====== Texte fourni

Togo : La Coalition de l’opposition renoue avec les manifestations de rue

Togo : La Coalition de l’opposition renoue avec les manifestations de rue

SHARE
Des responsables de la C14
Des responsables de la C14
image_pdfimage_print

Au Togo, la Coalition des 14 partis politiques de l’opposition a renoué ce samedi 26 janvier avec les manifestations de rue, les premières après les élections législatives du 20 décembre 2018. Cependant, la mobilisation n’a pas été celle des grands jours comme attendue, selon les leaders de la coalition qui pointent du doigt, le régime de Faure Gnassingbé pour avoir mis en place, un impressionnant dispositif sécuritaire pour intimider la population.

« Il y a eu des intimidations. Vous avez vu la mobilisation des forces de sécurité, des militaires pour faire en sorte que les gens ne viennent pas nombreux à la marche. Mais ce sont les premières manifestations, comme on organisera d’autres, on verra », a déclaré Jean Pierre Fabre, leader de l’ANC (parti membre de la coalition) et ex-chef de file de l’opposition.

============
====== Documents à étudier

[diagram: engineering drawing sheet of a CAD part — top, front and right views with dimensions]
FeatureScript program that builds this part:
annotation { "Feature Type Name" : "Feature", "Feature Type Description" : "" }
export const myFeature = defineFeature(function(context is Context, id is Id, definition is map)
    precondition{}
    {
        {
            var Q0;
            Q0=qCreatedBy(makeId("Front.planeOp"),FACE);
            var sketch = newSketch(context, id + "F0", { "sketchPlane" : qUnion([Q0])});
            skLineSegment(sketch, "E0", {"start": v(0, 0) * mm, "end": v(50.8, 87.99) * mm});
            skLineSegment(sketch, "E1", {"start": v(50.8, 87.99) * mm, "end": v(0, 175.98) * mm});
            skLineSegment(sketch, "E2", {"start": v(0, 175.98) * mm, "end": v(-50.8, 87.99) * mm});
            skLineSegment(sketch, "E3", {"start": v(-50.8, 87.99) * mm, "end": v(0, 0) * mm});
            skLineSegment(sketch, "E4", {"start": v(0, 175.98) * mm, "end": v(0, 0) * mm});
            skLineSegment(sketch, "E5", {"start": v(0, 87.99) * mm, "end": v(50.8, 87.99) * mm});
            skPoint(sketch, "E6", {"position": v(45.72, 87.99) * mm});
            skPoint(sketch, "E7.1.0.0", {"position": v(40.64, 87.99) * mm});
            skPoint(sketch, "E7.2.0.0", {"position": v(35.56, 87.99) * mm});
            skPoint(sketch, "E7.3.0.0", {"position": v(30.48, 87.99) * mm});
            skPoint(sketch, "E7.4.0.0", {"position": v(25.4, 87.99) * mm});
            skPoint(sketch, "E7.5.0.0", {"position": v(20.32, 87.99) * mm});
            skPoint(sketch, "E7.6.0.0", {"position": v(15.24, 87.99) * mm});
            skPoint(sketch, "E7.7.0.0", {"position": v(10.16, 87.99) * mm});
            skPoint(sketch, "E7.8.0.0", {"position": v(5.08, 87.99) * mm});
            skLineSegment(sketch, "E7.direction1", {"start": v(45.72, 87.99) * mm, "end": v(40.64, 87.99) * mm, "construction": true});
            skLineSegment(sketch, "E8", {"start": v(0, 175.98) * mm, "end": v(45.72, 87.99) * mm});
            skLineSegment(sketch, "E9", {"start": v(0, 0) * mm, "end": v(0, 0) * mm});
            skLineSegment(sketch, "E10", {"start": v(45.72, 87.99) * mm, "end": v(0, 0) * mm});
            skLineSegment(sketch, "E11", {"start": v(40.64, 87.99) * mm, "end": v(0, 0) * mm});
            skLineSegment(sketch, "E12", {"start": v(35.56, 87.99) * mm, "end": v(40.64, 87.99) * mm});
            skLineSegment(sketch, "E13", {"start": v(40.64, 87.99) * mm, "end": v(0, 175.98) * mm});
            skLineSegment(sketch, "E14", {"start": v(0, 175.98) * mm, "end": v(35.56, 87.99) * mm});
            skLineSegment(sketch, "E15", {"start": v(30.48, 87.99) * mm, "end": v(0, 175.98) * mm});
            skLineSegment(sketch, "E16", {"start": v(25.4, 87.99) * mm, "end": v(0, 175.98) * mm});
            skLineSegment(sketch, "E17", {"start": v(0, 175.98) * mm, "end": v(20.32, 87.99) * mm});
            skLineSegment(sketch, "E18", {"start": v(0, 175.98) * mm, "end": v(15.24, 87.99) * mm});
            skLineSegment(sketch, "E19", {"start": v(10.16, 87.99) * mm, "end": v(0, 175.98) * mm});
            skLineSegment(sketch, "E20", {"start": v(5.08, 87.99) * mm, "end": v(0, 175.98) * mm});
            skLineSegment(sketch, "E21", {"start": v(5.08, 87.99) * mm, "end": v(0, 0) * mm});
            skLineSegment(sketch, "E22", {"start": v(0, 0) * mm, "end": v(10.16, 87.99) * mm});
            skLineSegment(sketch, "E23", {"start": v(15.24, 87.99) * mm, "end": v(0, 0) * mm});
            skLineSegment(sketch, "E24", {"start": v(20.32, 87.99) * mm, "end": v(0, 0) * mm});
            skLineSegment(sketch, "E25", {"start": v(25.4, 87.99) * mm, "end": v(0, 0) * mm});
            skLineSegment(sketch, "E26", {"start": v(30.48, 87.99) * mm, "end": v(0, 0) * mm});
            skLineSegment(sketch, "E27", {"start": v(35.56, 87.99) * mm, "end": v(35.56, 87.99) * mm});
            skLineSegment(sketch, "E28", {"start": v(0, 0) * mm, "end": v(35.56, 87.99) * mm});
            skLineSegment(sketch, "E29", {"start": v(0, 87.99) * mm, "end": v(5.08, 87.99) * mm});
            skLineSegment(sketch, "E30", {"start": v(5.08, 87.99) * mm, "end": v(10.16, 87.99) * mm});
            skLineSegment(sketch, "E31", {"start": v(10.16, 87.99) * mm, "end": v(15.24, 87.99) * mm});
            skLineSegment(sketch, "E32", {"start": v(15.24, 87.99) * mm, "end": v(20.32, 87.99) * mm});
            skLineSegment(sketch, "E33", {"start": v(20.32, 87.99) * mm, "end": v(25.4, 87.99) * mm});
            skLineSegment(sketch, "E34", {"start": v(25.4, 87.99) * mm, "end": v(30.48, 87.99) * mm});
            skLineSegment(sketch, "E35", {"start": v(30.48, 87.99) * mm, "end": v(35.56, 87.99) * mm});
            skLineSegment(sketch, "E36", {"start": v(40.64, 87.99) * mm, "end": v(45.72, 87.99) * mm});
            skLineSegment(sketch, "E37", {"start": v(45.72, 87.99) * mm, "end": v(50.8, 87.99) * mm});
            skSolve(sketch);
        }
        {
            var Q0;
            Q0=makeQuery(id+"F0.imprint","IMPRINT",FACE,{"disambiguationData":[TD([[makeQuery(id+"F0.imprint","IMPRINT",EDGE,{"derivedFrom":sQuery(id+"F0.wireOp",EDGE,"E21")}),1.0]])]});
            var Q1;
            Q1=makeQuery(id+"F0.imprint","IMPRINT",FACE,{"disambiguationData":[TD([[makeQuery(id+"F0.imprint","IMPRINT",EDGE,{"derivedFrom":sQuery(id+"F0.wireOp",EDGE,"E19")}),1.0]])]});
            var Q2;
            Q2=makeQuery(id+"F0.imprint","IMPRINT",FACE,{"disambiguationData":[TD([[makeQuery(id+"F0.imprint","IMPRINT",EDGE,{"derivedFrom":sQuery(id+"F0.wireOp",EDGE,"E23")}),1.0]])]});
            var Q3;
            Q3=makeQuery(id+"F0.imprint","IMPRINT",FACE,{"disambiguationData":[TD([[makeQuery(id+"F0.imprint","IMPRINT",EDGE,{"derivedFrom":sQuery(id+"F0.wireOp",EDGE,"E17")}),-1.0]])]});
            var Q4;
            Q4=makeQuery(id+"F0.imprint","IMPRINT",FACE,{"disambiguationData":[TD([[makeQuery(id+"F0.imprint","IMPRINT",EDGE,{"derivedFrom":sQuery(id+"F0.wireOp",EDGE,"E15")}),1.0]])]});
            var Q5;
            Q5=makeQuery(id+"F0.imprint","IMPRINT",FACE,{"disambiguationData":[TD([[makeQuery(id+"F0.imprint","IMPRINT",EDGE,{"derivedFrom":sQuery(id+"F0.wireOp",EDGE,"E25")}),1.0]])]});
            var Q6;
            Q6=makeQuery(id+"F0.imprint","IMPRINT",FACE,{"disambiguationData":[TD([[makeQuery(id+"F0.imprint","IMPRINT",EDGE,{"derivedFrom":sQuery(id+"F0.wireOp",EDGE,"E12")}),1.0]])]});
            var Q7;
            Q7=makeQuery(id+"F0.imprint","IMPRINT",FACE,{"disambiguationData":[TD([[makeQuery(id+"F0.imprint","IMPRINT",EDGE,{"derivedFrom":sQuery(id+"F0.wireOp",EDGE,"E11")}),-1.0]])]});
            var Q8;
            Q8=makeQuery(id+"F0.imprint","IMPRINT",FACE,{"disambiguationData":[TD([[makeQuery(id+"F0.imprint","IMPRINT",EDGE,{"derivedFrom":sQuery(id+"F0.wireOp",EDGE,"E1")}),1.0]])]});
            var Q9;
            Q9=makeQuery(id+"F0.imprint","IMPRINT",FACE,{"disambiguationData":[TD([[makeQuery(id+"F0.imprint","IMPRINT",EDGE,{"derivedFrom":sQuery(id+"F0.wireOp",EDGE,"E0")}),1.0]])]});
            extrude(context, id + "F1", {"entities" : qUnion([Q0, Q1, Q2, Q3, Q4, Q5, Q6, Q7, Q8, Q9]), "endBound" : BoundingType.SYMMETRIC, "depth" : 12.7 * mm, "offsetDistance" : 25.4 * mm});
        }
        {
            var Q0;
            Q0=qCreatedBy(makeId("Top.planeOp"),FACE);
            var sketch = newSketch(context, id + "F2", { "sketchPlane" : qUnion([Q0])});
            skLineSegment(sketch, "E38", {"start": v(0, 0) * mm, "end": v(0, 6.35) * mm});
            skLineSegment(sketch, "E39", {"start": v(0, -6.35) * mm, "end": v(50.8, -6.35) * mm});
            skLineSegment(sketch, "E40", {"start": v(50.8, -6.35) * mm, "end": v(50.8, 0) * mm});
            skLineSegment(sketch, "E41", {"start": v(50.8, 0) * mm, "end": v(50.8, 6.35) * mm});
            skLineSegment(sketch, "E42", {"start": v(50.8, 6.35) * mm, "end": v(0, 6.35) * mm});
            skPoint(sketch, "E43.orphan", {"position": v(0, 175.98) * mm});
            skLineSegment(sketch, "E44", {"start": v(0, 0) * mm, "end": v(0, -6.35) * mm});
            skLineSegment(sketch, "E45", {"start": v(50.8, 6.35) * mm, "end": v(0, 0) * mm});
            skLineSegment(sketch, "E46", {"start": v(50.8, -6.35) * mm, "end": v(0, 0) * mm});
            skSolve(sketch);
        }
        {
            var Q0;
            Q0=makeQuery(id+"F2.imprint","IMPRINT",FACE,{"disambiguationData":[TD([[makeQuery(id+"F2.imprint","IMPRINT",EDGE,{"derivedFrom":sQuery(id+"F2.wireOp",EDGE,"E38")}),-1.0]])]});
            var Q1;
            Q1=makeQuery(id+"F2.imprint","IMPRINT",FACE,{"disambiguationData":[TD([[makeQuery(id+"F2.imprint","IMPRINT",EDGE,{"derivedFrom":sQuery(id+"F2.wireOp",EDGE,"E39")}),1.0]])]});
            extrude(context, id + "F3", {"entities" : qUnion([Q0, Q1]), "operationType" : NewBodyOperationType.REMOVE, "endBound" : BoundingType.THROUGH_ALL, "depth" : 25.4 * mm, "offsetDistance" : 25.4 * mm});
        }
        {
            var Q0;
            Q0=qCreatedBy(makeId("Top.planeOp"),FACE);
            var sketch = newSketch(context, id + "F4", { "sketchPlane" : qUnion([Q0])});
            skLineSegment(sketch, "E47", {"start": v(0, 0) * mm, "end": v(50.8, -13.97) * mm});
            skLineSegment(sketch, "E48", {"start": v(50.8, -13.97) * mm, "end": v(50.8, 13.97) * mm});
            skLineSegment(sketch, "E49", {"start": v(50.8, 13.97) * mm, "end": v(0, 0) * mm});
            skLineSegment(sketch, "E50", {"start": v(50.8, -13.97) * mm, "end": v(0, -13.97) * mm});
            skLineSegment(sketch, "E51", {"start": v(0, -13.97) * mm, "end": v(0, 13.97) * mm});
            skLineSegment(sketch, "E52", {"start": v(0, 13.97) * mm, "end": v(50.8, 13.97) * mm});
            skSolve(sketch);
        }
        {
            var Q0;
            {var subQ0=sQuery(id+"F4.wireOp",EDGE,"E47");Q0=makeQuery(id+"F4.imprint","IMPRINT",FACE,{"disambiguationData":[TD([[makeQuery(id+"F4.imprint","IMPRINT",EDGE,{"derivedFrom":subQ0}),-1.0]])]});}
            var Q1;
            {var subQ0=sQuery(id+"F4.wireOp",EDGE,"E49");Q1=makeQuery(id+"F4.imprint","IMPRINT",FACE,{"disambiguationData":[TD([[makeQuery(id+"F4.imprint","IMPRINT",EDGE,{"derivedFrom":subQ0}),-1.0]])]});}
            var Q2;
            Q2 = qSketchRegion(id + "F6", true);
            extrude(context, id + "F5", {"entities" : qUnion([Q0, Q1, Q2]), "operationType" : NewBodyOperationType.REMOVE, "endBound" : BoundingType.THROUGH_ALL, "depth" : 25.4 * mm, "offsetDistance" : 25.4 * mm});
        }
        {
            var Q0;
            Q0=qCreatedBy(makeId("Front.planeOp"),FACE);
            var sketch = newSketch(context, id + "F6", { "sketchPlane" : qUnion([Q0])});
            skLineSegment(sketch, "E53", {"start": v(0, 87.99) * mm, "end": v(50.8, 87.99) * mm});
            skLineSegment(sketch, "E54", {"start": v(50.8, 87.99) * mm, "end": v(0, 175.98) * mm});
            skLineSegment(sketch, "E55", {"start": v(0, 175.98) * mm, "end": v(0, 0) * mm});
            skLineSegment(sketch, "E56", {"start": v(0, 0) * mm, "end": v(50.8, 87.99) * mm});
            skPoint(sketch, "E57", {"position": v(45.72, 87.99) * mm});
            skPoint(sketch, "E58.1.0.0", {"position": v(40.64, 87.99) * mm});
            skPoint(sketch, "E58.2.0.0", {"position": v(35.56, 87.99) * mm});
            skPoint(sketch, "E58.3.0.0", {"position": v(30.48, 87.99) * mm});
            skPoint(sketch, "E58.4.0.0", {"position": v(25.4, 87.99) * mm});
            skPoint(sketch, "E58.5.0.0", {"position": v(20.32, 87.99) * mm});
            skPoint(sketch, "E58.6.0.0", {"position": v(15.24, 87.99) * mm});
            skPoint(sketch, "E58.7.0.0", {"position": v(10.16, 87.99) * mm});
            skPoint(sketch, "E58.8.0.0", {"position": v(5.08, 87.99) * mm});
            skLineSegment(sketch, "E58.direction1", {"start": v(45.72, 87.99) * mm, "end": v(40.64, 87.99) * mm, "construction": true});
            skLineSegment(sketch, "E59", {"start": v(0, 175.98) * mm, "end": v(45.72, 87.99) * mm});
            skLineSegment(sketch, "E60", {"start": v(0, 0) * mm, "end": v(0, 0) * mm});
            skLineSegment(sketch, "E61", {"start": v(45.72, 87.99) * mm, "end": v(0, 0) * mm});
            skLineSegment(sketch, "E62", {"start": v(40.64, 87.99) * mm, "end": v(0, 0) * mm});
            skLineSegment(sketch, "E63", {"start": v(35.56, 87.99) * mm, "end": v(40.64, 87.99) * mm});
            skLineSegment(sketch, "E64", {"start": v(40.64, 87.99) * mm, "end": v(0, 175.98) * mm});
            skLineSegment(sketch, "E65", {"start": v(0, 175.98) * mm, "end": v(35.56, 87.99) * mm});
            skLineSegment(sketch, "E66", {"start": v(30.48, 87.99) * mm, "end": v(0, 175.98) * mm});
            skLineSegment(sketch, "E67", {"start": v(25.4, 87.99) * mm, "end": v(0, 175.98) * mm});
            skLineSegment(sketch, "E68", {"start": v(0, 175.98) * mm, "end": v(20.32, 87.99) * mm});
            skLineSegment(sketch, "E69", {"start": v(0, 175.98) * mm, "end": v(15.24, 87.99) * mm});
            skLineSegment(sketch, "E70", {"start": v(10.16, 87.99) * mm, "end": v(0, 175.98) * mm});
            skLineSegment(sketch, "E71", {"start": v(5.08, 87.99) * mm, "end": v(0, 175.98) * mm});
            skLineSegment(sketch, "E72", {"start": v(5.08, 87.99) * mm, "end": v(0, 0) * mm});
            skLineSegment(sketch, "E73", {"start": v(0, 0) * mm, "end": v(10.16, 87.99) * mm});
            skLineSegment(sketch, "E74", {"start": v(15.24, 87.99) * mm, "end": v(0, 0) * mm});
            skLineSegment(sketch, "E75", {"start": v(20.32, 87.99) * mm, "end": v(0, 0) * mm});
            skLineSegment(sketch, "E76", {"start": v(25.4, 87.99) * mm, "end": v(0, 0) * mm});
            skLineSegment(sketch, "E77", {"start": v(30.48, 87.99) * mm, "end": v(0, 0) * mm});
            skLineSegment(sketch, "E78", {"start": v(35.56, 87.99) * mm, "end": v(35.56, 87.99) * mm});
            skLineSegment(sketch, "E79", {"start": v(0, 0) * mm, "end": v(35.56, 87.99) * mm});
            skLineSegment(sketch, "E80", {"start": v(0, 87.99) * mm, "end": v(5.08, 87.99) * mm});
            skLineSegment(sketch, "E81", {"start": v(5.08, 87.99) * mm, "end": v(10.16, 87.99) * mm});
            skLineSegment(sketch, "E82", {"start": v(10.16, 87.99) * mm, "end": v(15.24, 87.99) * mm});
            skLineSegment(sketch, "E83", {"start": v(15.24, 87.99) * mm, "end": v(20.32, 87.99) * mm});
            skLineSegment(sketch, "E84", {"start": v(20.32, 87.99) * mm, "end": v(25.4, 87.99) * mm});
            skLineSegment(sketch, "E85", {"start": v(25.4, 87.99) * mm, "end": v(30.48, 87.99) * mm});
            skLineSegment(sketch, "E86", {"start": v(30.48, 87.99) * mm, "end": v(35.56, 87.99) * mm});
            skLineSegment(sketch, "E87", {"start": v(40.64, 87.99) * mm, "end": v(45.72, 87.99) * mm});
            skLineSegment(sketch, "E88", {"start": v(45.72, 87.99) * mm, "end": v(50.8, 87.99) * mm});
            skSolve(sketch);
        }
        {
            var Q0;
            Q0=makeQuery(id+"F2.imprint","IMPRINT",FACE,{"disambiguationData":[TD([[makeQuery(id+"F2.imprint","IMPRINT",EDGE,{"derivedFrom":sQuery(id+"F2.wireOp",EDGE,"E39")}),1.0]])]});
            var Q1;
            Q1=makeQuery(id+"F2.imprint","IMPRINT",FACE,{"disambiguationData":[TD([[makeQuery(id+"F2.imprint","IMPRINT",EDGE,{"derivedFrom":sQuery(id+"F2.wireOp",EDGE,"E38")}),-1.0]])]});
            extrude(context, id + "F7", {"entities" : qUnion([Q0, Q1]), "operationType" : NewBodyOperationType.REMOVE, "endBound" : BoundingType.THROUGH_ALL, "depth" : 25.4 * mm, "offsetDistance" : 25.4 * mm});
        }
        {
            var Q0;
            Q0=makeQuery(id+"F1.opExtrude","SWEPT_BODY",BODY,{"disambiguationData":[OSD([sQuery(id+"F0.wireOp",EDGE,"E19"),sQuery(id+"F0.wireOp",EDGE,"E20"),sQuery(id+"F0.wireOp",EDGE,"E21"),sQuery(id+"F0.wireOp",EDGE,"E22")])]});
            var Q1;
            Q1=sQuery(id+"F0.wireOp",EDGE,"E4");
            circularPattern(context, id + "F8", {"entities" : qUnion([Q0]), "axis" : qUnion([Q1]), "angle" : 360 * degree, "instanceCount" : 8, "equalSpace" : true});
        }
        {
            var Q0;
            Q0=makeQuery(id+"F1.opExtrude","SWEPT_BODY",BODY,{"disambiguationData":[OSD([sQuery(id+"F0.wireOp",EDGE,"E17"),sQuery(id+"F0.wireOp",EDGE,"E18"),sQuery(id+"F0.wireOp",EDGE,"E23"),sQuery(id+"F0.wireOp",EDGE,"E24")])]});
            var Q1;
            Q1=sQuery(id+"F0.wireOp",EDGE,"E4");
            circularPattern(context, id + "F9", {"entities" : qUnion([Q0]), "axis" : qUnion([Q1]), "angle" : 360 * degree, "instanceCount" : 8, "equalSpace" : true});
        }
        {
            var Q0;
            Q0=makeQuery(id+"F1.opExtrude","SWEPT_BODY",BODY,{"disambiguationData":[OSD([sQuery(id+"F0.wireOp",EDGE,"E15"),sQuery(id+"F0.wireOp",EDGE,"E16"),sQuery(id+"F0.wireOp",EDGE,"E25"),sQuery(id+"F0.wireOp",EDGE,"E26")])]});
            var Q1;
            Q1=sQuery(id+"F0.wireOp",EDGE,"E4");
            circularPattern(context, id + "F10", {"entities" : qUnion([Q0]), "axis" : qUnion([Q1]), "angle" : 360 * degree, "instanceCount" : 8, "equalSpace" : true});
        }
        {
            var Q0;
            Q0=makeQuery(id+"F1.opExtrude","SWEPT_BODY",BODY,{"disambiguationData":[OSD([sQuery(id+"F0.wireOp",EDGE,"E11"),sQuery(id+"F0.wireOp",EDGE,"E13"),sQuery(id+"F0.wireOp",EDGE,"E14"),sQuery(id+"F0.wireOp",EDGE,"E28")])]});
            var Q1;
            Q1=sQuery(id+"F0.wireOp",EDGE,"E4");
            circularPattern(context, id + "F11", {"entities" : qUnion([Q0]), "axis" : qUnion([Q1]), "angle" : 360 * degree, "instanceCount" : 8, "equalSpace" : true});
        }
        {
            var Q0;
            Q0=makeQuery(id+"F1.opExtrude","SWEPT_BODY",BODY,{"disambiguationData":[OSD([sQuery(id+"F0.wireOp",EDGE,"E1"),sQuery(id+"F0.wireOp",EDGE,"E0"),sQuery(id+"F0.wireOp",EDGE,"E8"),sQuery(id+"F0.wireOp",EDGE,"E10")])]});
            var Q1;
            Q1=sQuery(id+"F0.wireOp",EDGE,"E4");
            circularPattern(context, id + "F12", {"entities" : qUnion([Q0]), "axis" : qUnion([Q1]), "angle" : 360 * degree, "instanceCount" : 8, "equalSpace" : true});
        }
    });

============

# [Vos tâches]
[1] D'après l'article sur les manifestations de l'opposition au Togo, à quelle date ont eu lieu les élections législatives ?
[2] Reprenez l'article sur les manifestations de l'opposition au Togo et écrivez la suite après sa dernière phrase.

# [Réponses]
[1] Le 20 décembre 2018.

[2]
« Tout est déployé pour que les premières manifestations de l’année n’aient aucune ampleur. Mais ça n’enlève strictement rien de l’acte que les Togolais ont massivement posé le 20 décembre et nous pensons que c’est un bon signe qu’ensemble nous arriverons à atteindre les objectifs », a pour sa part indiqué la Coordinatrice de la Coalition, Mme Brigitte Kafui Adjamagbo-Johnson pour qui cette stratégie du pouvoir n’empêchera pas la C14 à aller dans ses revendications à savoir : les réformes constitutionnelles, institutionnelles et électorales, la libération des personnes arrêtées dans le cadre des manifestations politiques entre autres.

« Les réformes, l’alternance, nous les obtiendrons en 2020. Nous ne sommes pas du tout inquiétés par le fait qu’aujourd’hui il n’y ait pas autant de monde que les autres fois », a-t-elle ajouté.

A travers cette reprise des manifestations, la coalition de l’opposition dit vouloir entamer une nouvelle phase de sa lutte, celle de l’élargissement de la lutte à d’autres composantes de la société notamment à ceux qui, au moment des élections, ont appelé à un report qui n’a finalement pas eu lieu. « Avec toutes ces personnes-là, nous voulons créer un vaste mouvement citoyen de libération nationale », a fait savoir Jean Pierre Fabre.